Oblique intent

Why the name? Well criminal law afficionados will recognise the phrase 'oblique intent' as referring to a problem of mens rea:can a person who intends to do x (such as setting fire to a building to scare the occupants) also be said to have an intention to kill if one of the occupants dies? This is a problem that has consumed an inordinate amount of time in the appeal courts and in the legal journals, and can be taken to represent a certain kind of approach to legal theory. My approach is intended to be more oblique to this mainstream approach, and thus to raise different kinds of questions and issues. Hence the name.

Friday 16 December 2011

On rioting and mobbing

One of the curiosities of the legal response to the English riots last summer is that no one appears to have been charged with rioting (at least on the basis of my very unscientific survey). There are charges for offences against property, possession of knives, criminal damage, being drunk and disorderly and so on, but very few people seem to have been charged with more traditional public order offences - riot, violent disorder, breach of the peace and affray - which might seem suprising given that rioting is understood as a crime against public order. 

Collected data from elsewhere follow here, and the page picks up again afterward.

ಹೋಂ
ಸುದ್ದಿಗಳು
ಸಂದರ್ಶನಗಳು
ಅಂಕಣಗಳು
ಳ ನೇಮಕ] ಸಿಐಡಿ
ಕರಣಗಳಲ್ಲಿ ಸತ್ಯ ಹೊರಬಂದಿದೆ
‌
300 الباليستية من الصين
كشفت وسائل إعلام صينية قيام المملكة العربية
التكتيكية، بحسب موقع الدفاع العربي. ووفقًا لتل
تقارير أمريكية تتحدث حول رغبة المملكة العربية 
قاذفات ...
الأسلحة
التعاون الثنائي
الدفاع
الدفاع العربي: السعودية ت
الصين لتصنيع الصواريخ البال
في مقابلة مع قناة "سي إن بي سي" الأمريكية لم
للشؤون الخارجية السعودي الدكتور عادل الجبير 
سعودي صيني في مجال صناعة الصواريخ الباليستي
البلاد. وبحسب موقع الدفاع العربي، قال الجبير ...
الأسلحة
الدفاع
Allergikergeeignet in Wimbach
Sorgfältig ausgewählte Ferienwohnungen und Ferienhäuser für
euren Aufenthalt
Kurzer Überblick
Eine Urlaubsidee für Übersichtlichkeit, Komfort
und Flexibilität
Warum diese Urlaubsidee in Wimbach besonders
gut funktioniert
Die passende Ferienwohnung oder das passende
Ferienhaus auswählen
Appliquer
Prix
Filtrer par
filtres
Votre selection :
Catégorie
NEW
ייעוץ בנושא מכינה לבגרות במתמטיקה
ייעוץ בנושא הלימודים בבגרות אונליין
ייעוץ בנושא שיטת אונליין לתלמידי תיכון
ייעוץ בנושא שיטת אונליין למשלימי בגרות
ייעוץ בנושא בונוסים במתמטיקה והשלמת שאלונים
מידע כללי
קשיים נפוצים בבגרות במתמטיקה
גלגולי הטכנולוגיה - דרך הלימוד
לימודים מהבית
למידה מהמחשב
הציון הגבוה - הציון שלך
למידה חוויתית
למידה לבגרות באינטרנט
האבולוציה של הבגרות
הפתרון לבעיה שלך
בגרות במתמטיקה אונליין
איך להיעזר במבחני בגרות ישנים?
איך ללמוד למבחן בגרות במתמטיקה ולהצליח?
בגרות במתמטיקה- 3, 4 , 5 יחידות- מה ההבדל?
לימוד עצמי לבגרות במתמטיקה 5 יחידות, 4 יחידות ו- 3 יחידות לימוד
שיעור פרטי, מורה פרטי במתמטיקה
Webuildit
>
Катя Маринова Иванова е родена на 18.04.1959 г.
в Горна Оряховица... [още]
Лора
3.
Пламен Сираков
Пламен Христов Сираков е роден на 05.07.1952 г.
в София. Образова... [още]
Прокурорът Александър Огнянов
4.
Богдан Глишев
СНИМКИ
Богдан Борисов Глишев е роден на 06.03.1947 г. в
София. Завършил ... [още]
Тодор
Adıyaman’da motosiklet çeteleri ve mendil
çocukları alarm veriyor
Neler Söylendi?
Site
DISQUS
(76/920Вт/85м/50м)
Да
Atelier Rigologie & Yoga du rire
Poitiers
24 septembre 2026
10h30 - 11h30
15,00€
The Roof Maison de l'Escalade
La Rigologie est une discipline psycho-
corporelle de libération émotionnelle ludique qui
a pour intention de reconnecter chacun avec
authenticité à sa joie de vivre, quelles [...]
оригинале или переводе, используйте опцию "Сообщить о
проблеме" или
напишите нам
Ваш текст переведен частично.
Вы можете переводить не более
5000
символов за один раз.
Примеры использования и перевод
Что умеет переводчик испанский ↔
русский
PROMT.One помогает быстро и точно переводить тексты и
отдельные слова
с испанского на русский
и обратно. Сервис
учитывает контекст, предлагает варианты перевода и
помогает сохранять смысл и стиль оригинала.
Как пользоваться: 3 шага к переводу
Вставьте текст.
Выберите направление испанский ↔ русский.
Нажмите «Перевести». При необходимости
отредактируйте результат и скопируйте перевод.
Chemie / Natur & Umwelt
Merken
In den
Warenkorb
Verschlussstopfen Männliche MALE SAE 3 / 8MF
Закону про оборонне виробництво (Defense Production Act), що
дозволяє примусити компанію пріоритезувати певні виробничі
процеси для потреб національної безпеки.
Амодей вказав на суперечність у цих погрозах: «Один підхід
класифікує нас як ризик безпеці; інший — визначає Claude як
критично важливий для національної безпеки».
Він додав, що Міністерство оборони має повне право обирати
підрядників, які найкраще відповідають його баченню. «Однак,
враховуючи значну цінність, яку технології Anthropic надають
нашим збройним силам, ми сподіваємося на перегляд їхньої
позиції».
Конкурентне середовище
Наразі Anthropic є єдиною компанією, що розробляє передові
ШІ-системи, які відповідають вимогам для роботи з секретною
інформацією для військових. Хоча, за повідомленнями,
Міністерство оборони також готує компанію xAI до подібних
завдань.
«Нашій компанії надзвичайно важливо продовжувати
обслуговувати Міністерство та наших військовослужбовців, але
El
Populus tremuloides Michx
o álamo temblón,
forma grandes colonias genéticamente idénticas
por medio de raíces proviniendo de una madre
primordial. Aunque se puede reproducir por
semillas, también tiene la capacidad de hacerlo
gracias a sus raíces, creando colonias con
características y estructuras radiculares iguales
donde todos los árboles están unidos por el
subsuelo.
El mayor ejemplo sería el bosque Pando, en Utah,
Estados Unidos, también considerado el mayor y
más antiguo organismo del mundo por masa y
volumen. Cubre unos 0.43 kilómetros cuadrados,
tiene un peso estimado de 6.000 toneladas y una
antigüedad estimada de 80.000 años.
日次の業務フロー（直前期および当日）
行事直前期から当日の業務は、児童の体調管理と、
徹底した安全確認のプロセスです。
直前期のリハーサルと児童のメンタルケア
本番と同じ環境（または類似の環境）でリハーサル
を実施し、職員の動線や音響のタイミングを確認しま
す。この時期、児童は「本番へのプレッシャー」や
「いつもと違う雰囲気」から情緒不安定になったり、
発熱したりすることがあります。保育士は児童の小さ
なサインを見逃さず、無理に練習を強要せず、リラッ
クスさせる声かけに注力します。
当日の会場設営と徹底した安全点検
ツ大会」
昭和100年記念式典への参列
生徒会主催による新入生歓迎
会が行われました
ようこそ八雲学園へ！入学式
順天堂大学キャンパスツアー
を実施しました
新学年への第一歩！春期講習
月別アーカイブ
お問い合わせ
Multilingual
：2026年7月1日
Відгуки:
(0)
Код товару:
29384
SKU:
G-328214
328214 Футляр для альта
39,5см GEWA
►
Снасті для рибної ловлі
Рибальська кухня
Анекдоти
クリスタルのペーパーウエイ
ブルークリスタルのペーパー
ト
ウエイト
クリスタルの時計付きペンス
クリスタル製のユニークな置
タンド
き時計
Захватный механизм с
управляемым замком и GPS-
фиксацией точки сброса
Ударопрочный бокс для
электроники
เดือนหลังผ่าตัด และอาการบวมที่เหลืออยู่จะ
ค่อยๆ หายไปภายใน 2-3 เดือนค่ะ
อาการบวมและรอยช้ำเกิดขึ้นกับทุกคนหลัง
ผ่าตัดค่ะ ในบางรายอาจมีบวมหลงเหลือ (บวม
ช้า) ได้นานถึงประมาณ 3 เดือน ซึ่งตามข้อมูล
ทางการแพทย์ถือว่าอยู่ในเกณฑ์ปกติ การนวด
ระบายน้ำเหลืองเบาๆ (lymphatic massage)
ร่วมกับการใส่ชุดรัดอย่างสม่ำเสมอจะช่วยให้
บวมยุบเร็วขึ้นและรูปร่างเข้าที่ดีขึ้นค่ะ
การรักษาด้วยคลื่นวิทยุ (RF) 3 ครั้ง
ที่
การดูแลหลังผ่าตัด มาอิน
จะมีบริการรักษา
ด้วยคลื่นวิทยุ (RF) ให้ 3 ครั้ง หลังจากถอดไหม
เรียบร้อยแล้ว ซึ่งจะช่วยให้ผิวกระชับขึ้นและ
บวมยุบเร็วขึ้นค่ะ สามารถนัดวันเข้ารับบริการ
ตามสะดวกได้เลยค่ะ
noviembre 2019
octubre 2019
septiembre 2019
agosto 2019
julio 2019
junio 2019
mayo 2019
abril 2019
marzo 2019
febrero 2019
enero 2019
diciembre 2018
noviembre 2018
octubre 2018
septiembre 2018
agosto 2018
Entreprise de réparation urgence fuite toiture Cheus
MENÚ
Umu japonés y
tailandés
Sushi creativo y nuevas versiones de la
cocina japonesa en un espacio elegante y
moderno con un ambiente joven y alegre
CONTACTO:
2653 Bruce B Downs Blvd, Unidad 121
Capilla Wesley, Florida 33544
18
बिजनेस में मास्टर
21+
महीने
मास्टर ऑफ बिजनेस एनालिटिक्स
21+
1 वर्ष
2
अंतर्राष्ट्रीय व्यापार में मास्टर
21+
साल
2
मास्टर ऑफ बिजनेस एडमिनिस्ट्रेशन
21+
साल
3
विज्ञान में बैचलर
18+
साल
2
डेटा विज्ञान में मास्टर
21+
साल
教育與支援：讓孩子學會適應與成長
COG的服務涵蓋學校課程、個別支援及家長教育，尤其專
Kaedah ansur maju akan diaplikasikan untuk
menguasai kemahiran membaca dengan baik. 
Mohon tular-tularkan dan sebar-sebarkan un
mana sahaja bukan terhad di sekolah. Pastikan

In England the law of offences against public order was modernised with the passing of the Public Order Act 1986, which replaced the common law offences of riot, rout, unlawful assembly and affray, with a range of new statutory offences - riot, violent disorder and affray. But although the crime of riot (s.1) is intended to be used in response to the most serious incidences of public disorder, when there was a serious incident as last summer, it was not used at all. Actually, however, this is not as surprising as might appear at first sight as it is consistent with broad patterns in the use of the criminal law. In 2009/10 for example, of 37,598 recorded public order offences none were for riot and only 861 for violent disorder. This does not mean that some of these incidents could not have been charged as riot, but this is rarely used because it is much easier to obtain prosecutions for the lesser offences - and the fact that, for instance, the property offences were committed in the context of the riots was not something that was lost on the courts when it came to sentencing.

What about the structure of the offence of rioting. The crime in the Public Order Act 1986 is defined as when 12 or more people gather together and use or threaten violence for some common purpose. One odd feature of this is the number 12 - though modern commentators suggest that this is purely indicative of their being a group, rather than a strict requirement. The number seems to hark back to the requirement of the Riot Act 1714, as the point at which the magistrate could read the order requiring the crowd to disperse - at risk of exposing themselves to the use of force. The Act was formally repealed in 1967, though the number 12 lives on. More of a problem though is the requirement to show common purpose. This harks back to the days when mobs were seen as a threat to authority because of the aim they pursued - and violence was a means to an end rather then being an end in itself. As with other areas of law relating to complicity it can be hard to demonstrate a common purpose, particularly when groups form and act spontaneously, making it easier to focus on the actions of individuals.

Another curious feature of the law is that in the time of the Riot Act, riot (and in Scotland the crime of mobbing) were seen as species of crime against the state. The public nature of the crime was not seen in the disturbance of public order, but in the fact the disorder was for the purposes of challenging public authority. Thus a large and drunken crowd causing a disturbance did not commit the crime of mobbing because they had only a private purpose (of pursuing their own ends). It only became mobbing when it acted with violence in defiance of public authority. And if the mob went further, aiming perhaps to break all prisons or challenge all state authority then it would spill over into a form of sedition or treason.
The shift to the modern understanding of riot points to changing perceptions of public order. It is the disturbance that becomes the core of the crime, judged by its size, rather than the nature or aims of the disturbance. Its virtual neglect in the contemporary law points to availability of a range of other crimes that are easier to police and to prove in the courts, as well as the increasing concern with civility and minor disturbances of order.